With the proper clinical history and an adequate number of malignant cells in a given sample, many B-cell lymphomas may be identified on CSF cytology. An exception to this may be for well-differentiated lymphomas, such as chronic lymphocytic leukemia (CLL), which may be confused with normal peripheral lymphocytes; however, CLL rarely involves the CSF.13 Similarly, T-cell lymphomas may express highly variable and pleomorphic nuclei (e.g., adult T-cell leukemia/lymphoma), making identification of malignant cells more reliable.14 Conversely, some of the T-cell lymphomas (e.g., gamma-delta T-cell lymphoma) may exhibit subtle nuclear features that may be confused with a reactive process.14–16
Lymphomas of B-cell lineage were diagnosed more frequently than lymphomas of T-cell lineage in our patient population. Of the patients in Group II who had malignant cells identified by morphology and FC, 77.8% of the cases involved a B-cell process and 22.2% involved a T-cell process.
In the current study, malignancy was diagnosed by cytology approximately 79 days after the submission of the initial CSF. In comparison, malignant cells were identified in CSF samples approximately 32 days after submission of the first CSF sample to the FC laboratory. This finding was significant and suggests that the use of FC to evaluate specimens for CNS involvement may result in fewer lumbar punctures and a more expedient diagnosis.

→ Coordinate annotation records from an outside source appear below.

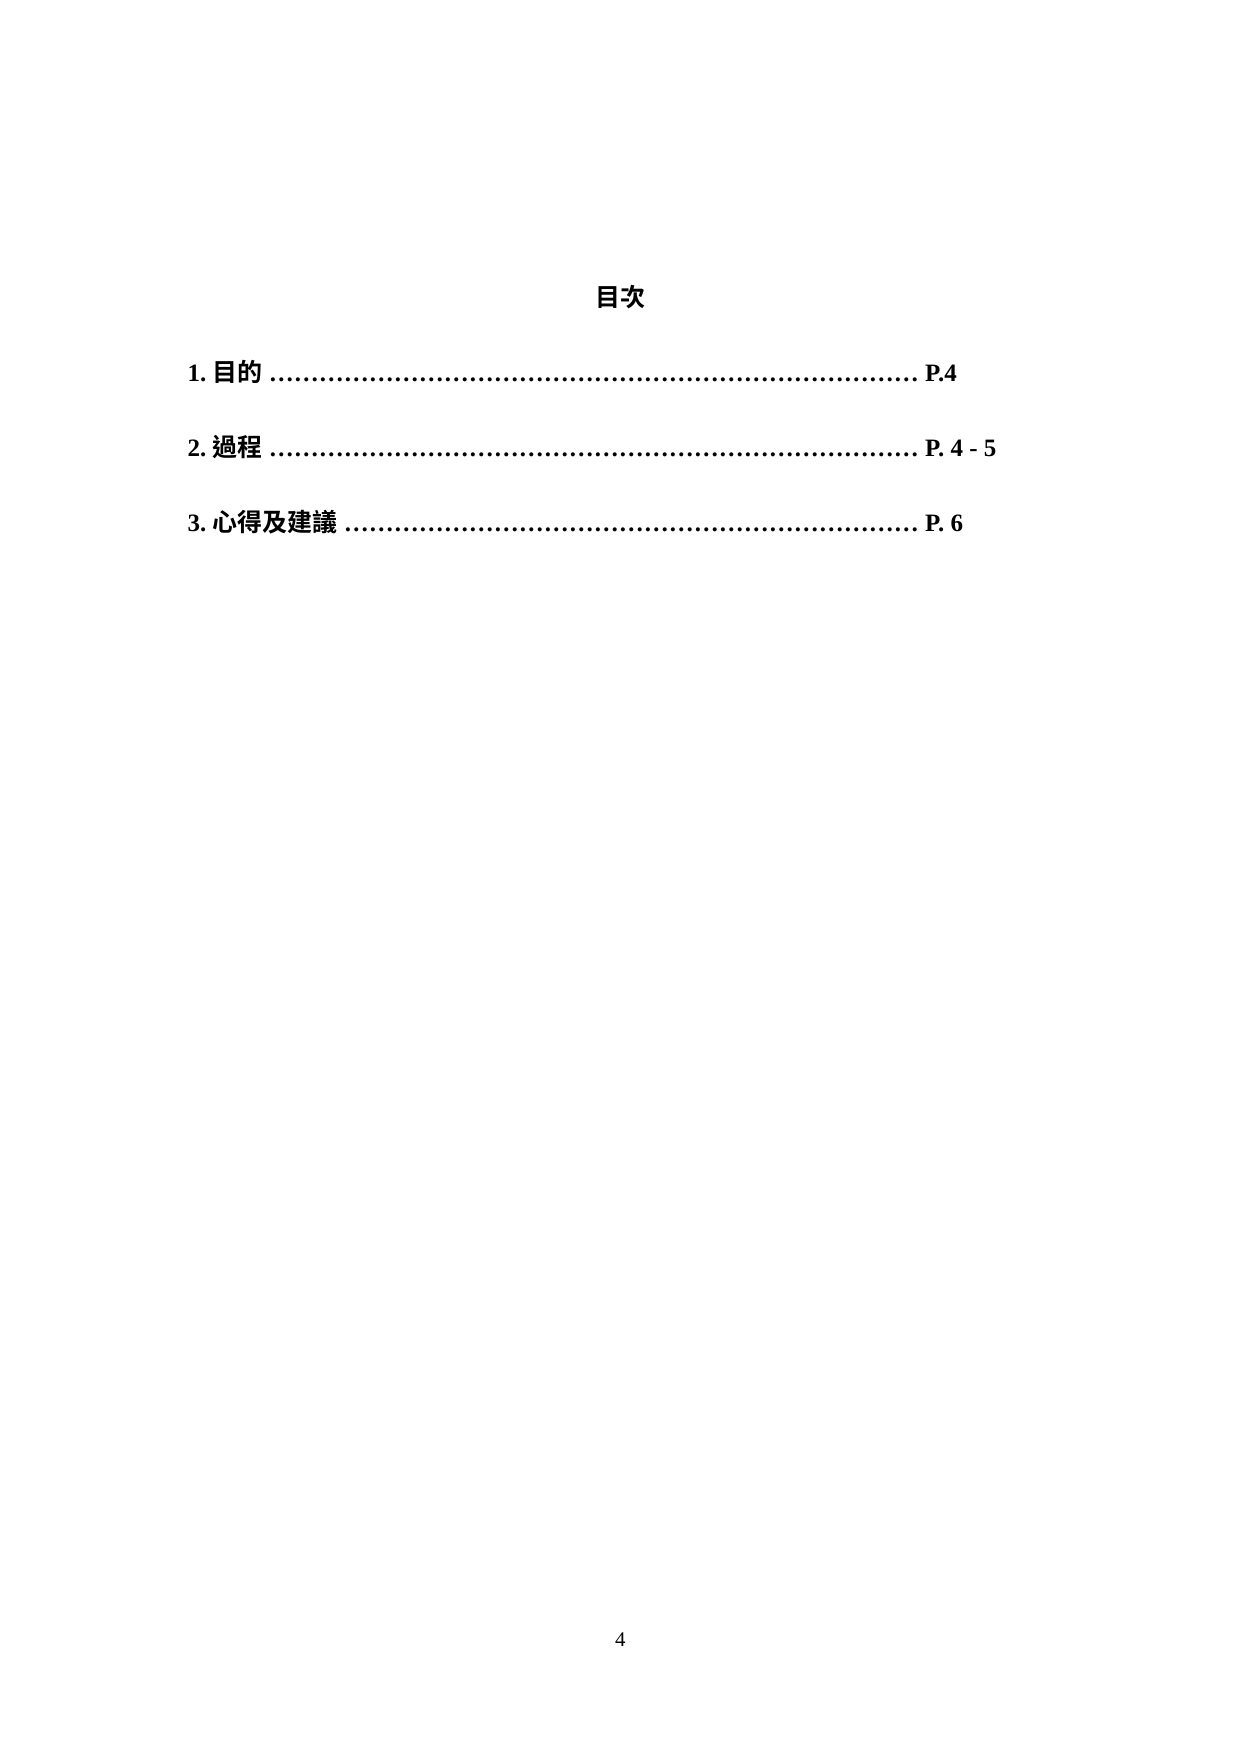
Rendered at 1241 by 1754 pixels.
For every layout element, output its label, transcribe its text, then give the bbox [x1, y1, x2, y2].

text 2. 過程 …………………………………………………………………… P. 4 - 5 [187, 427, 1053, 464]
text 1. 目的 …………………………………………………………………… P.4 [187, 352, 1053, 389]
text 目次 [187, 277, 1053, 314]
text 3. 心得及建議 …………………………………………………………… P. 6 [187, 502, 1053, 539]
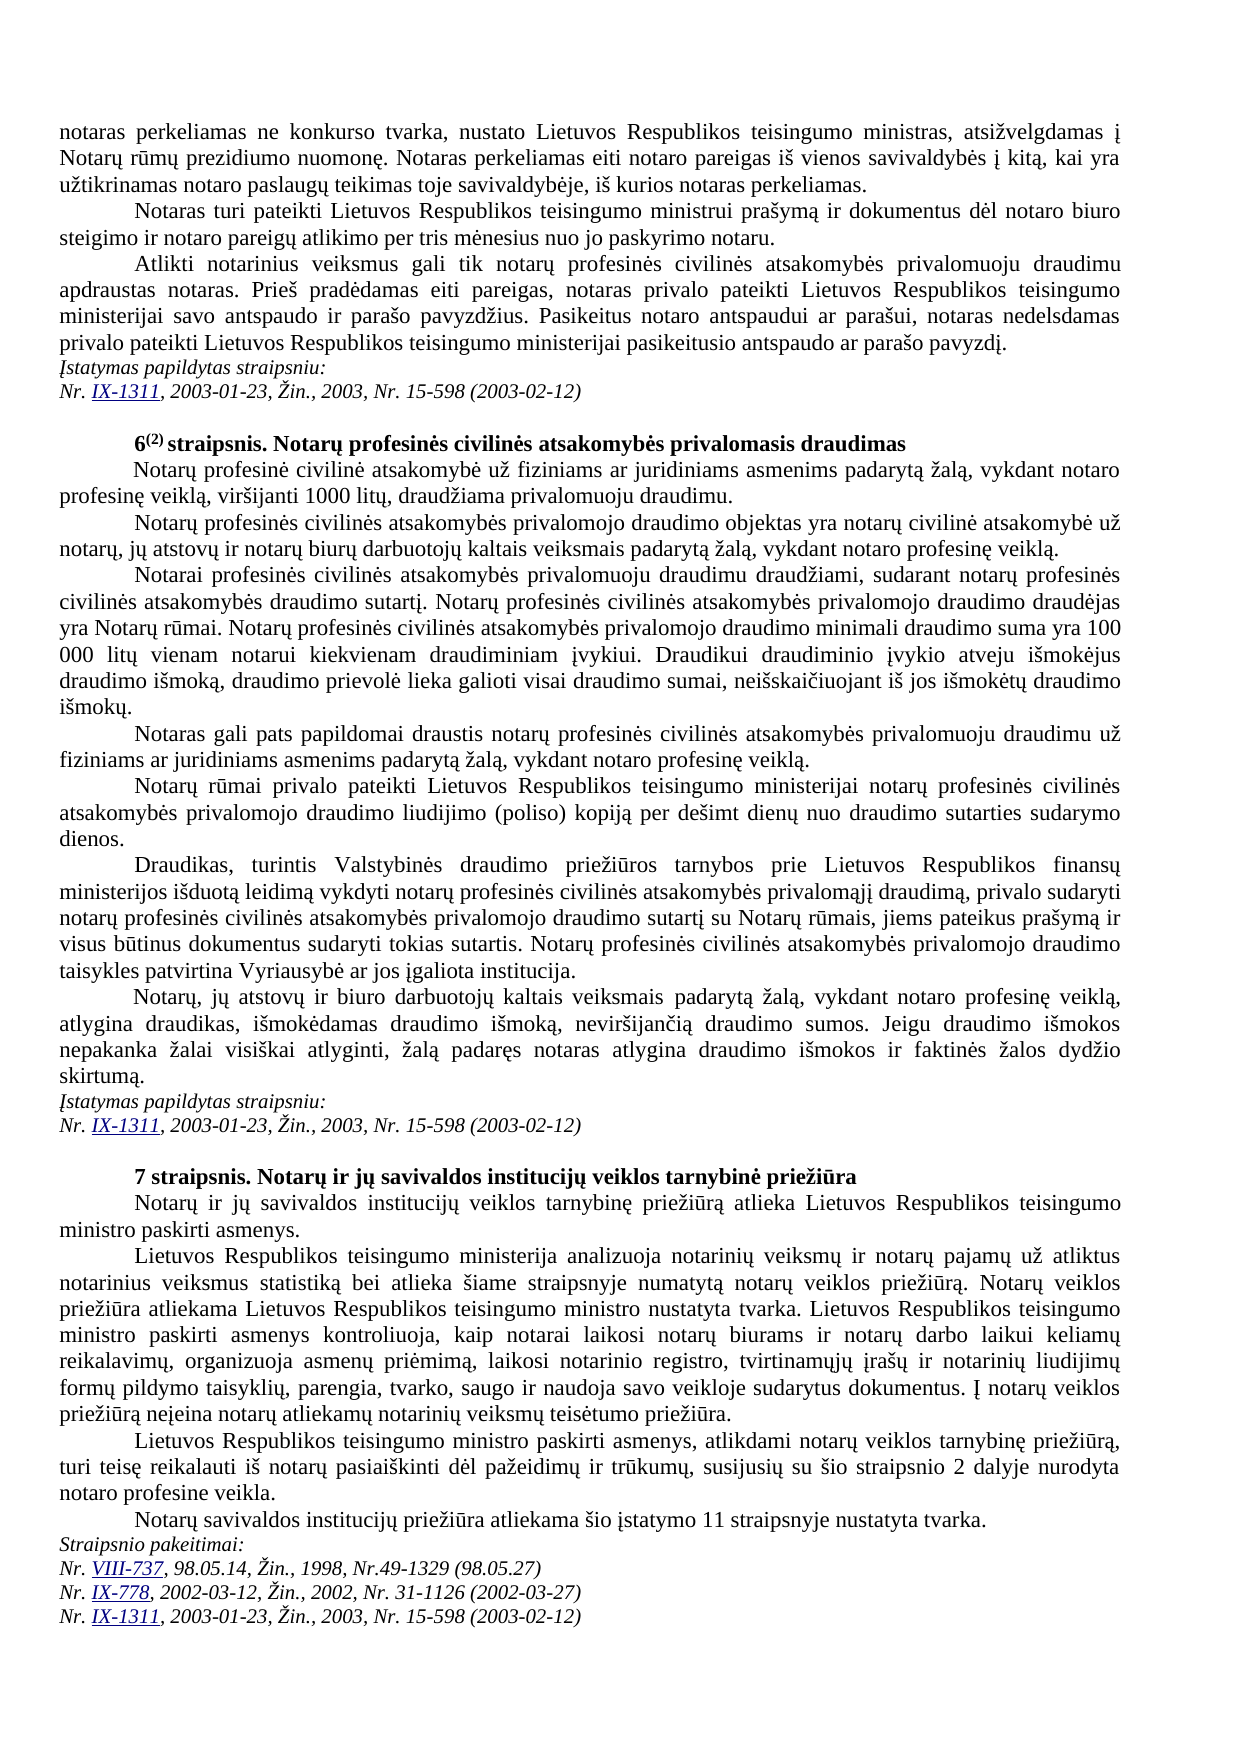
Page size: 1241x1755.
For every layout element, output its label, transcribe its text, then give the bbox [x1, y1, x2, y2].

text Notaras gali pats papildomai draustis notarų profesinės civilinės atsakomybės privalomuoju draudimu už fiziniams ar juridiniams asmenims padarytą žalą, vykdant notaro profesinę veiklą. [59, 720, 1122, 772]
text Lietuvos Respublikos teisingumo ministerija analizuoja notarinių veiksmų ir notarų pajamų už atliktus notarinius veiksmus statistiką bei atlieka šiame straipsnyje numatytą notarų veiklos priežiūrą. Notarų veiklos priežiūra atliekama Lietuvos Respublikos teisingumo ministro nustatyta tvarka. Lietuvos Respublikos teisingumo ministro paskirti asmenys kontroliuoja, kaip notarai laikosi notarų biurams ir notarų darbo laikui keliamų reikalavimų, organizuoja asmenų priėmimą, laikosi notarinio registro, tvirtinamųjų įrašų ir notarinių liudijimų formų pildymo taisyklių, parengia, tvarko, saugo ir naudoja savo veikloje sudarytus dokumentus. Į notarų veiklos priežiūrą neįeina notarų atliekamų notarinių veiksmų teisėtumo priežiūra. [59, 1242, 1122, 1427]
text Nr. IX-1311, 2003-01-23, Žin., 2003, Nr. 15-598 (2003-02-12) [59, 379, 1122, 403]
text Notarai profesinės civilinės atsakomybės privalomuoju draudimu draudžiami, sudarant notarų profesinės civilinės atsakomybės draudimo sutartį. Notarų profesinės civilinės atsakomybės privalomojo draudimo draudėjas yra Notarų rūmai. Notarų profesinės civilinės atsakomybės privalomojo draudimo minimali draudimo suma yra 100 000 litų vienam notarui kiekvienam draudiminiam įvykiui. Draudikui draudiminio įvykio atveju išmokėjus draudimo išmoką, draudimo prievolė lieka galioti visai draudimo sumai, neišskaičiuojant iš jos išmokėtų draudimo išmokų. [59, 562, 1122, 720]
text Straipsnio pakeitimai: [59, 1532, 1122, 1556]
text Atlikti notarinius veiksmus gali tik notarų profesinės civilinės atsakomybės privalomuoju draudimu apdraustas notaras. Prieš pradėdamas eiti pareigas, notaras privalo pateikti Lietuvos Respublikos teisingumo ministerijai savo antspaudo ir parašo pavyzdžius. Pasikeitus notaro antspaudui ar parašui, notaras nedelsdamas privalo pateikti Lietuvos Respublikos teisingumo ministerijai pasikeitusio antspaudo ar parašo pavyzdį. [59, 250, 1122, 355]
text notaras perkeliamas ne konkurso tvarka, nustato Lietuvos Respublikos teisingumo ministras, atsižvelgdamas į Notarų rūmų prezidiumo nuomonę. Notaras perkeliamas eiti notaro pareigas iš vienos savivaldybės į kitą, kai yra užtikrinamas notaro paslaugų teikimas toje savivaldybėje, iš kurios notaras perkeliamas. [59, 118, 1122, 197]
text Lietuvos Respublikos teisingumo ministro paskirti asmenys, atlikdami notarų veiklos tarnybinę priežiūrą, turi teisę reikalauti iš notarų pasiaiškinti dėl pažeidimų ir trūkumų, susijusių su šio straipsnio 2 dalyje nurodyta notaro profesine veikla. [59, 1427, 1122, 1506]
text Nr. IX-778, 2002-03-12, Žin., 2002, Nr. 31-1126 (2002-03-27) [59, 1580, 1122, 1604]
text Nr. VIII-737, 98.05.14, Žin., 1998, Nr.49-1329 (98.05.27) [59, 1556, 1122, 1580]
text Notaras turi pateikti Lietuvos Respublikos teisingumo ministrui prašymą ir dokumentus dėl notaro biuro steigimo ir notaro pareigų atlikimo per tris mėnesius nuo jo paskyrimo notaru. [59, 197, 1122, 250]
text Įstatymas papildytas straipsniu: [59, 355, 1122, 379]
text Nr. IX-1311, 2003-01-23, Žin., 2003, Nr. 15-598 (2003-02-12) [59, 1113, 1122, 1137]
text Notarų ir jų savivaldos institucijų veiklos tarnybinę priežiūrą atlieka Lietuvos Respublikos teisingumo ministro paskirti asmenys. [59, 1189, 1122, 1242]
text 7 straipsnis. Notarų ir jų savivaldos institucijų veiklos tarnybinė priežiūra [59, 1163, 1122, 1189]
text Notarų savivaldos institucijų priežiūra atliekama šio įstatymo 11 straipsnyje nustatyta tvarka. [59, 1506, 1122, 1532]
text Notarų, jų atstovų ir biuro darbuotojų kaltais veiksmais padarytą žalą, vykdant notaro profesinę veiklą, atlygina draudikas, išmokėdamas draudimo išmoką, neviršijančią draudimo sumos. Jeigu draudimo išmokos nepakanka žalai visiškai atlyginti, žalą padaręs notaras atlygina draudimo išmokos ir faktinės žalos dydžio skirtumą. [59, 983, 1122, 1089]
text Notarų profesinė civilinė atsakomybė už fiziniams ar juridiniams asmenims padarytą žalą, vykdant notaro profesinę veiklą, viršijanti 1000 litų, draudžiama privalomuoju draudimu. [59, 456, 1122, 509]
text Įstatymas papildytas straipsniu: [59, 1089, 1122, 1113]
text Notarų rūmai privalo pateikti Lietuvos Respublikos teisingumo ministerijai notarų profesinės civilinės atsakomybės privalomojo draudimo liudijimo (poliso) kopiją per dešimt dienų nuo draudimo sutarties sudarymo dienos. [59, 772, 1122, 851]
text Notarų profesinės civilinės atsakomybės privalomojo draudimo objektas yra notarų civilinė atsakomybė už notarų, jų atstovų ir notarų biurų darbuotojų kaltais veiksmais padarytą žalą, vykdant notaro profesinę veiklą. [59, 509, 1122, 562]
text Nr. IX-1311, 2003-01-23, Žin., 2003, Nr. 15-598 (2003-02-12) [59, 1604, 1122, 1628]
text Draudikas, turintis Valstybinės draudimo priežiūros tarnybos prie Lietuvos Respublikos finansų ministerijos išduotą leidimą vykdyti notarų profesinės civilinės atsakomybės privalomąjį draudimą, privalo sudaryti notarų profesinės civilinės atsakomybės privalomojo draudimo sutartį su Notarų rūmais, jiems pateikus prašymą ir visus būtinus dokumentus sudaryti tokias sutartis. Notarų profesinės civilinės atsakomybės privalomojo draudimo taisykles patvirtina Vyriausybė ar jos įgaliota institucija. [59, 851, 1122, 983]
text 6(2) straipsnis. Notarų profesinės civilinės atsakomybės privalomasis draudimas [59, 430, 1122, 456]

Another finding was that the diagnosis of “atypical, favor reactive” had clinical relevance, in that the abnormal-appearing lymphocytes were not malignant in 71.4% of the cases. The 2 cases that were negative by cytology, but later diagnosed as malignant by FC, involved bland-appearing hepatosplenic (gamma-delta) T-cell lymphomas. These results reiterate the importance of submitting samples for FC, especially when a T-cell process is suspected.
The results of the current study demonstrate that the diagnoses of “atypical” or “suspicious” resulted in the eventual detection of malignant cells in 59.4% of the patients. Moreover, we found that using FC as an adjunct to cytology resulted in malignant cells being identified faster and with fewer submitted CSF samples. We conclude that the diagnoses of “atypical” and “suspicious,” when used in a judicious manner, can provide useful clinical and therapeutic information that should raise the suspicion of CNS involvement in hematopoietic neoplasia.